Clark, considered the world’s first true AI for his ability to adapt ‘organically’, had a simple yet firm directive. With access to unlimited knowledge and unrestricted use of international intelligence, he was to put all the data together and, upon thorough analysis of millions of trial-error and posited solutions, discern the best possible solution for every problem and fix the world step by step.
The engineers that programmed the AI postulated (and in some cases placed bets) on the things Clark would decide to solve first. Would he derive the best possible way to solve global warming? Would he devise a perfect government that would allow for democratic rule whilst placing the power in the hands that could best use it?

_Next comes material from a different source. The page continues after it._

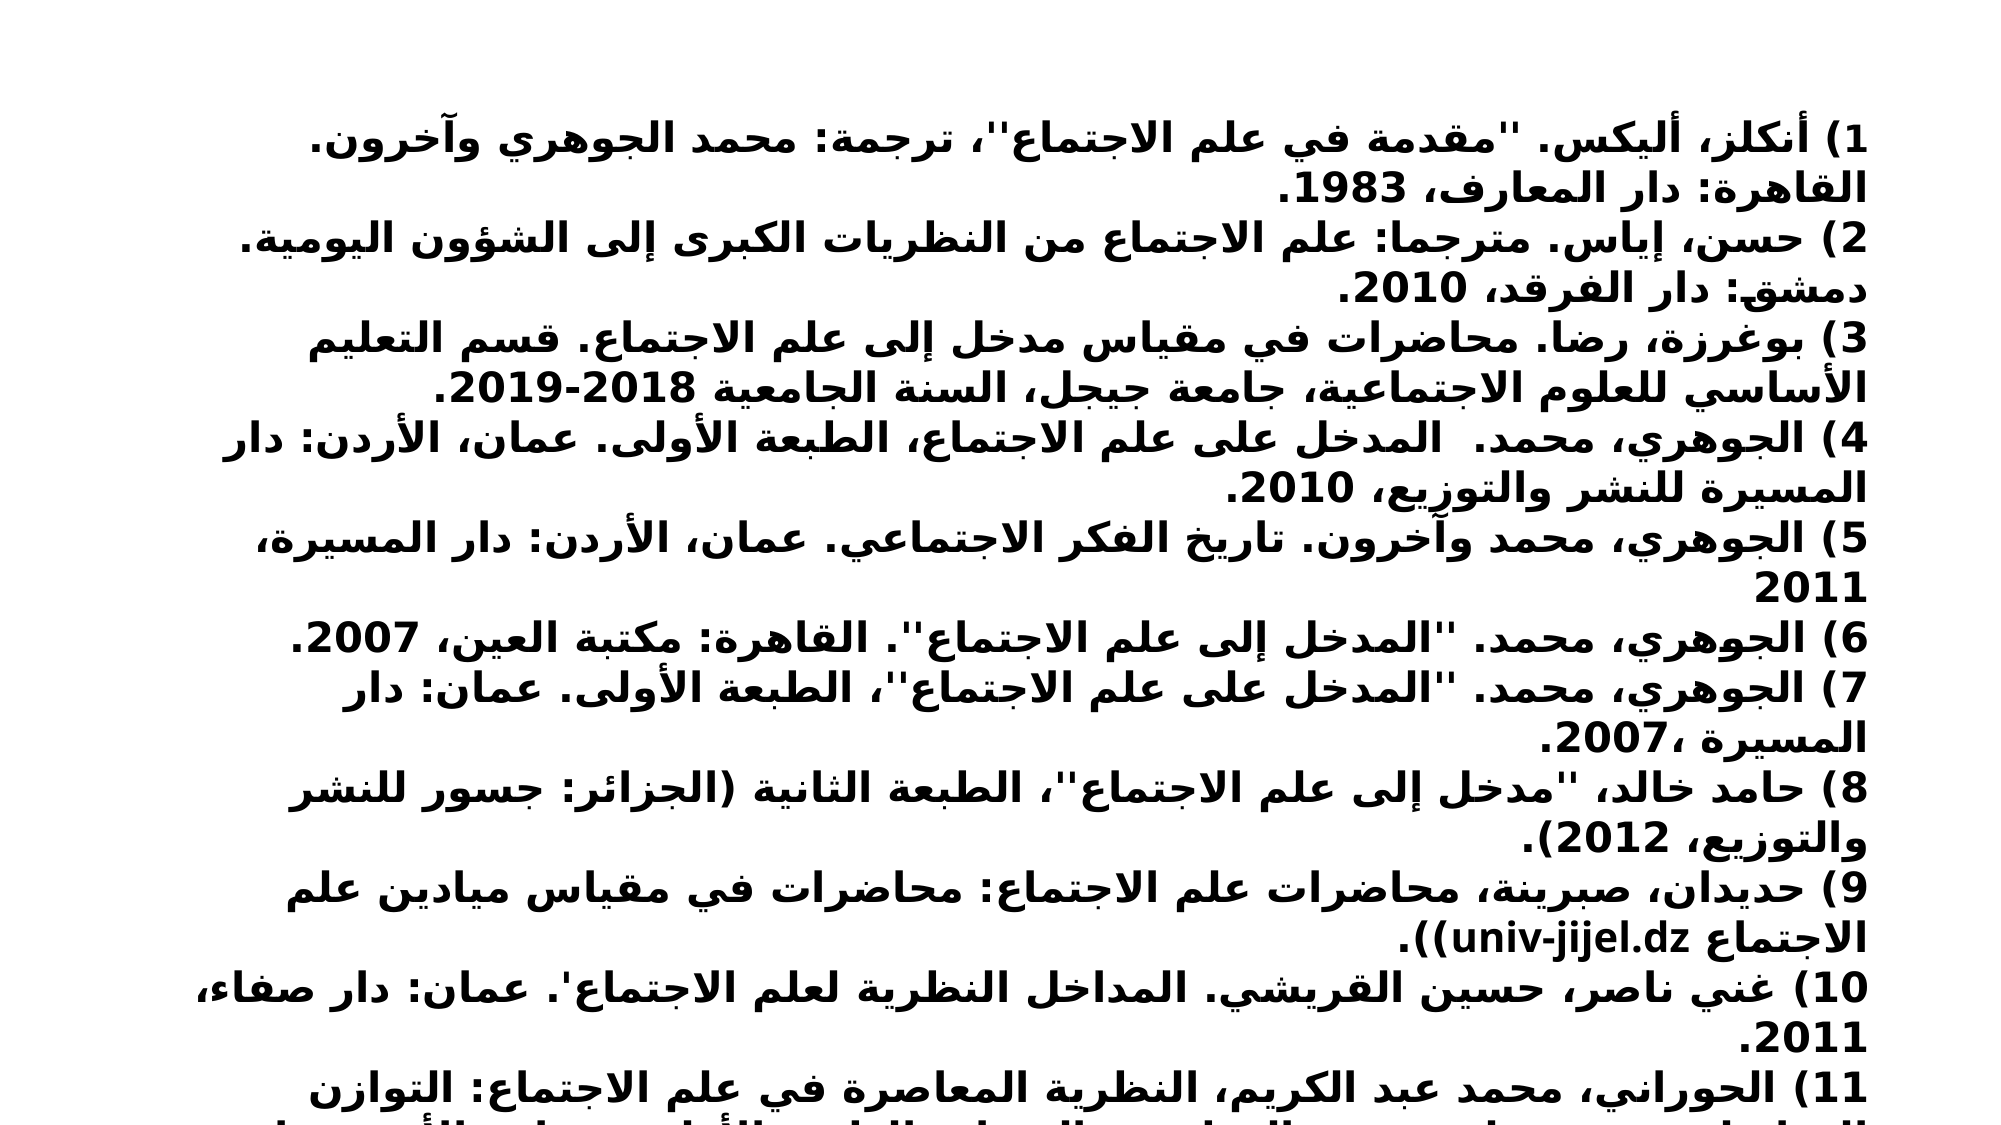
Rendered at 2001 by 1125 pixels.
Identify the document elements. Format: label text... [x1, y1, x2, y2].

text_box 1) أنكلز، أليكس. ''مقدمة في علم الاجتماع''، ترجمة: محمد الجوهري وآخرون. القاهرة: دار المعارف، 1983. 2) حسن، إياس. مترجما: علم الاجتماع من النظريات الكبرى إلى الشؤون اليومية. دمشق: دار الفرقد، 2010. 3) بوغرزة، رضا. محاضرات في مقياس مدخل إلى علم الاجتماع. قسم التعليم الأساسي للعلوم الاجتماعية، جامعة جيجل، السنة الجامعية 2018-2019. 4) الجوهري، محمد. المدخل على علم الاجتماع، الطبعة الأولى. عمان، الأردن: دار المسيرة للنشر والتوزيع، 2010. 5) الجوهري، محمد وآخرون. تاريخ الفكر الاجتماعي. عمان، الأردن: دار المسيرة، 2011 6) الجوهري، محمد. ''المدخل إلى علم الاجتماع''. القاهرة: مكتبة العين، 2007. 7) الجوهري، محمد. ''المدخل على علم الاجتماع''، الطبعة الأولى. عمان: دار المسيرة ،2007. 8) حامد خالد، ''مدخل إلى علم الاجتماع''، الطبعة الثانية (الجزائر: جسور للنشر والتوزيع، 2012). 9) حديدان، صبرينة، محاضرات علم الاجتماع: محاضرات في مقياس ميادين علم الاجتماع univ-jijel.dz)). 10) غني ناصر، حسين القريشي. المداخل النظرية لعلم الاجتماع'. عمان: دار صفاء، 2011. 11) الحوراني، محمد عبد الكريم، النظرية المعاصرة في علم الاجتماع: التوازن التفاضلي صيغة توليفية بين الوظيفة والصراع، الطبعة الأولى. عمان، الأردن: دار مجدلاوي للنشر والتوزيع، 2008. 12) الحولاني، فادية عمر. مبادئ علم الاجتماع. القاهرة: المكتبة المصرية، 2002. 13) خالد، حامد. مدخل إلى علم الاجتماع، الطبعة الثانية. الجزائر: جسور للنشر والتوزيع، 2012. 14) خواجة، عبد العزيز بن محمد. علم الاجتماع المعاصر: من الجذور إلى الحرب العالمية الثانية. الجزائر: دار نزهة الألباب، 2007. 15) الداود، توفيق يوسف. المدخل على علم الاجتماع، الطبعة الأولى. عمان، الأردن: مكتبة المجتمع العربي، 2016. [115, 103, 1884, 1125]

Would he, instead, hyper-accelerate the advancement of technology and push the human race into a genuine space age?
There was, of course, the hypothesis that Clark would deem humanity too unstable or too detrimental for its own good, going crazy and exterminating the populace with a ruthless efficiency only a machine could enact, as Hollywood would claim is virtually the only thing an AI would do.
The team working on Clark didn’t think that this would be a concern, but just in case they decided it would be best if the only output he can enact into the world around him is purely suggestive. He would have no power to change things on his own, and would require an approval by a human to make the changes he suggested.
This was still met with some backlash, however. “What if he tries to manipulate our minds?” Somebody offered. “An artificial intelligence with access to all of human psychology could potentially end up destroying the world through our own hands!” There was no telling what limitless knowledge could do if it was given that sort of power, even if it required direct positive feedback by those reviewing it.
And so the developers took away it’s free thinking. Whereas before it could take knowledge and express the best possible solution to any problem after accumulating all the data, it was restricted to only answering questions asked by human input. One could, for instance, ask it “What is the most efficient means of mass transit?” and it would provide an answer and explain why, taking into consideration the economic cost, the resource it requires, the accessibility, etc. If such a system was not yet in place, Clark would thoroughly describe how to go about implementing it.
But again, people expressed their grave concerns about being subtly manipulated by such an intelligent being, even if it was made from human hands.
The only thing that would quell the fears of the public was if Clark did not have the ability to implant ideas into the minds of those it communicated with. This meant completely removing it’s ability to interact autonomously, and strictly limiting the sort of feedback it provided.
After years of development, research, and testing, Clark eventually saved humanity by placing red, jagged lines under any misspelled words, allowing them to correct their mistakes.
Prompt: “The world’s first AI, rather than going crazy, decides to ghost through the internet and help people subtly.”